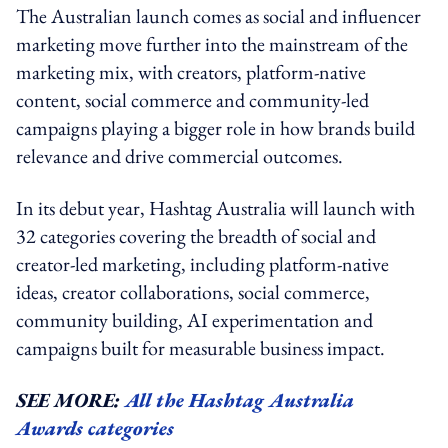
The Australian launch comes as social and influencer
marketing move further into the mainstream of the
marketing mix, with creators, platform-native
content, social commerce and community-led
campaigns playing a bigger role in how brands build
relevance and drive commercial outcomes.
In its debut year, Hashtag Australia will launch with
32 categories covering the breadth of social and
creator-led marketing, including platform-native
ideas, creator collaborations, social commerce,
community building, AI experimentation and
campaigns built for measurable business impact.
SEE MORE:
All the Hashtag Australia
Awards categories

::::::::

Rewrite the text read from these records as a numbered list, one line per item, skipping any blank lines. Leave the pictures out.

1. The Australian launch comes as social and influencer
2. marketing move further into the mainstream of the
3. marketing mix, with creators, platform-native
4. content, social commerce and community-led
5. campaigns playing a bigger role in how brands build
6. relevance and drive commercial outcomes.
7. In its debut year, Hashtag Australia will launch with
8. 32 categories covering the breadth of social and
9. creator-led marketing, including platform-native
10. ideas, creator collaborations, social commerce,
11. community building, AI experimentation and
12. campaigns built for measurable business impact.
13. SEE MORE:
14. All the Hashtag Australia
15. Awards categories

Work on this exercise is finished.